Tuesday, June 27, 2017

Groundhog Day


What a fun fun show.

I'd seen the movie many years ago and wondered how they would pull this off. They did a really good job. It was interesting to see how they would get Phil back into bed to start the day off. There was only one time that I really saw them do it. All the other times I was just as surprised as everyone else.


This was what was projected on the curtain before the start of the show. They were great.
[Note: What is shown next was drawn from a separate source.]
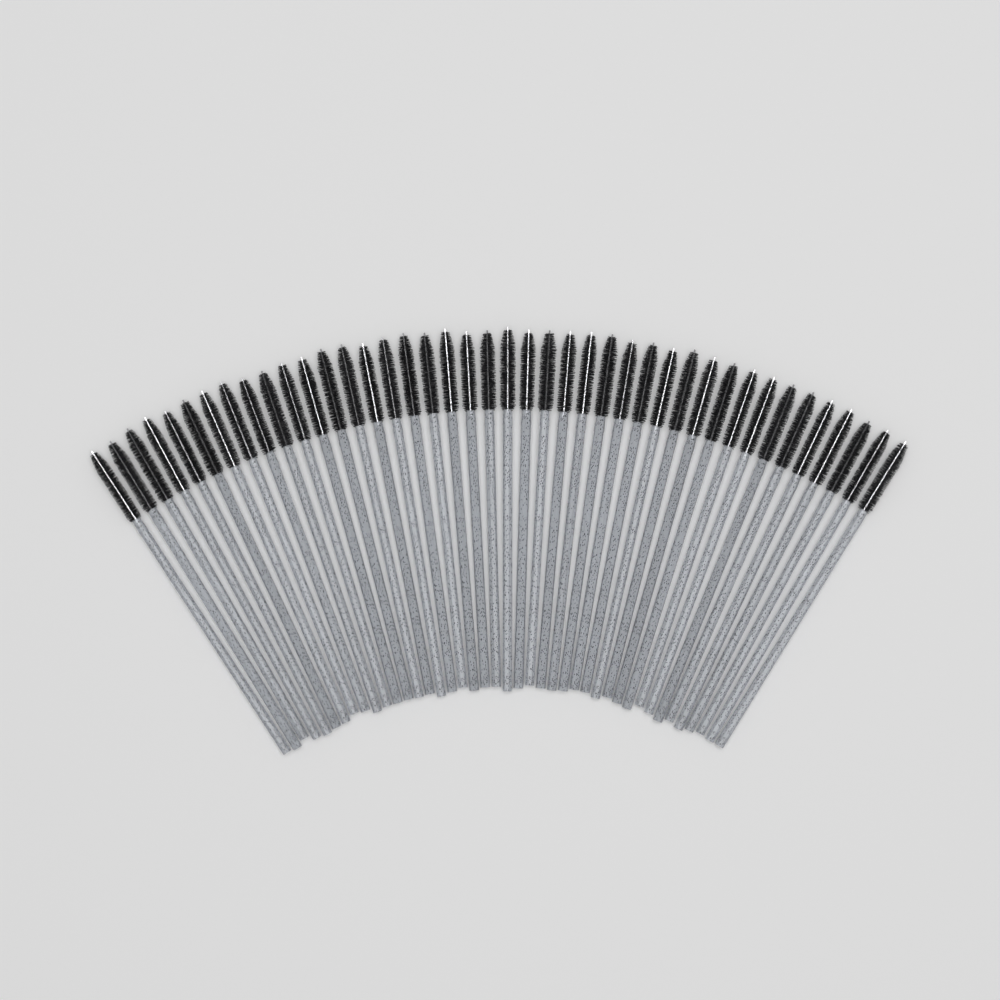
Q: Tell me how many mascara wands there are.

Here's part of a review of the show from Entertainment Weekly:
Spectacle is fine, but none of it much matters if the basics of the show don’t work. Thankfully, they do. Beautifully. Once you’ve made peace with the Murraylessness of the evening, Groundhog Day manages to hold onto everything that made Harold Ramis’ movie such a classic and adds songs bound to become nearly as memorable. Karl’s first real number, “Small Town, USA”, a swipe at provincial burgs (including, no doubt, many that the tourist-heavy audience hail from) is a bitter little cookie. The country-western tune “Nobody Cares,” performed by Karl along with the town’s resident pair of dim-bulb drunks, Andrew Call’s Gus and Raymond J. Lee’s Ralph, is a honkytonk hoot. And the second act’s “Playing Nancy” sung by Phil’s one-night-stand floozy (Rebecca Faulkenberry) and “Night Will Come,” sung by John Sanders’ Ned Ryerson, the annoyingly pushy insurance salesman who hounds Phil (Bing!), adds some three-hankie sentimentality to a story that previously never had much use for it. And in “One Day,” Barrett Doss’ Rita becomes a more three-dimensional character than Andie MacDowell had to work with in the film.
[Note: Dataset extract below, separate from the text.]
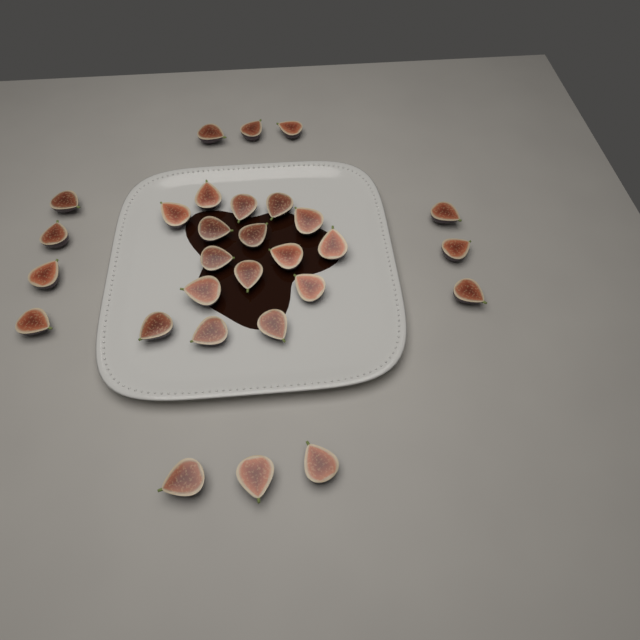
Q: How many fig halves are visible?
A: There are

Theater, of course, is all about repetition. During a show’s run, every performance can take on a same-iness with only minor nightly variations. You could even say that the long run of a show may end up feeling a bit like Groundhog Day to its actors. But thanks to Karl’s undeniable star power, charisma, and quicksilver stage presence (how does he keep managing to make his way back into that bed without the audience seeing?), Groundhog Day: The Musical soars. It’s a show about déjà vu that I suspect will feel totally fresh and new every night.
 Andy Karl is just great as Phil. He really pulls off the transformation from a jerk to a really great person very well. It is a believable change as he starts look at the lives of the people around him and how he can help those lives be better.

Here are a couple of pictures of the cast coming out to sign autographs.



Andy Karl on the left and his co-star Barrett Doss on the right.